You see, the President was going to tell you to do your homework, listen to your teachers and work hard, so you can go to college and become the best you possibly can be.  I’m a big fan of hard work, but there’s a problem with this message – most of the people who mean it only imagine one path, and one story for your future.  And that path and story might not be the best possible one for you.  College usually involves a lot of debt.  Getting a good job, and curing cancer is a great idea – but most people don’t cure cancer, they mostly work at WalMart, and that helps keep things like WalMart going.  A lot of people out there have inspiring stories about the merits of working hard to get a better job.  A considerable number of them could also tell you about working hard and ending up poor and screwed. 

The President says we need you to cure poverty – well, honestly, we’ve been trying to cure poverty with social scientists and hoping that a little more money will trickle down to the poorfrom the rich for a long, long time and it isn’t working.  Maybe it is more important if you ask what might work, or why the rich have to get richer for the poor to get richer?  Can you see any just way to get the poor richer faster?  Is there a chance that maybe all of us working hard to get richer might be a problem there?  Can everyone in the world be rich? How about everyone in America? I’m just asking. 

The President was going to say that our future is in your hands, and I agree – but the hands that have had it so far haven’t done such a hot job, and you should be somewhat skeptical of what we’re teaching you.  Ask yourself – is it more important to get a job curing cancer, or is it more important to live a life that puts as few carcinogenic chemicals into the world as possible?  I don’t know the answer – we need both, and how to have both together is one of the great challenges.  We need better and newer answers, and while there’s a lot to learn from your teachers and parents and other people, don’t forget the fact that they not only don’t have all the answers, they’ve often not got any. 

The President was going to ask you to serve your country – and I agree, that’s a great goal.  But maybe ask yourself what the most important way to serve your country is – loving your country means wanting it to be a good and decent country, one that is worth living in and that is worth loving.  That means being there to say “this is wrong” “this is unjust” “this direction is bound to failure.”  A lot of “serving your country” looks a lot like being a pain in the…rear.

If I were going to set up a path for you to serve your country, it would be this – work hard.  But don’t just work hard on the conventional path – everywhere you go, ask “is this the right way.”  Don’t just work hard at doing what your teachers tell you (ok, this advice does not apply to my three homeschooled sons who should always do what their teacher (me) tells them…right guys? ;-)), work hard learning whether what they tell you is right and true.  Don’t take what you are told on face value, even by the President, even by your teachers, and certainly by me – think it through and learn as much as you can and then you decide.

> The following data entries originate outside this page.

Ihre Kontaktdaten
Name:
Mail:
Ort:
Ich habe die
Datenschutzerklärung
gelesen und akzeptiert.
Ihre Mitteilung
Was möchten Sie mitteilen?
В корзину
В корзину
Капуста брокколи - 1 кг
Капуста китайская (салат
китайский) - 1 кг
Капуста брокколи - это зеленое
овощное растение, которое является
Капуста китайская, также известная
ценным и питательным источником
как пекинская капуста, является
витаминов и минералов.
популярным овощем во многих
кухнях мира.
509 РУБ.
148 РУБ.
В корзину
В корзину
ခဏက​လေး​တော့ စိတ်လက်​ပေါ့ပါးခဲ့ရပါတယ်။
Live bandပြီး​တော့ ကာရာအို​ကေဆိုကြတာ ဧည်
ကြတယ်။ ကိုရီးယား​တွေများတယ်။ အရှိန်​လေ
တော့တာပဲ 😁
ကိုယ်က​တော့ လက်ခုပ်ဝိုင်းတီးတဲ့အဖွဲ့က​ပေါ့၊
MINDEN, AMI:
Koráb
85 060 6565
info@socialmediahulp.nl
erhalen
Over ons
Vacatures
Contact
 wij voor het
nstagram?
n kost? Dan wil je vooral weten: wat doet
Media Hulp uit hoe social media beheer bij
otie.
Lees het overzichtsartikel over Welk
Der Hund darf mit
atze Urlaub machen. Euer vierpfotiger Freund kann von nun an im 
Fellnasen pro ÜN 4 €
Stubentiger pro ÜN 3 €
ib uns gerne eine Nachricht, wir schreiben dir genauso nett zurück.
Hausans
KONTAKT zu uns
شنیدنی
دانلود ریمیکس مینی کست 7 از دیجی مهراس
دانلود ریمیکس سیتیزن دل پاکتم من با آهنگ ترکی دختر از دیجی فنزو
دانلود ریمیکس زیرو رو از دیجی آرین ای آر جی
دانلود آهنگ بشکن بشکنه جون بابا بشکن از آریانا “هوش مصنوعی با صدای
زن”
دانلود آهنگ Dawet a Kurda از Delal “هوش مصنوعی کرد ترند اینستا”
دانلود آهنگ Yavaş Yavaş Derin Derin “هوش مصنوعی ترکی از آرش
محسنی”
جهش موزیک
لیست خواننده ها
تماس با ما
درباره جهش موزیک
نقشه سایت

Work hard at what you care about – but make sure that what you care about actually makes the world better.  You’ve been told to care about a lot of really wrong things by people who should be telling you better – the most important things you can do don’t involve owning a house, getting a good college education, being President or having a good job.  The most important thing you can do is find a way to live that’s worth living, and help other people get there, to ask for more justice, and question whether the paths we’re on are worth continuing.  The most important thing you can do is be contrarian, critical, obstinate, radical, thoughtful and angry - and a royal pain in the ass.  So go to it.

G-d bless you, and you be a blessing to America.  Lord knows, we need it.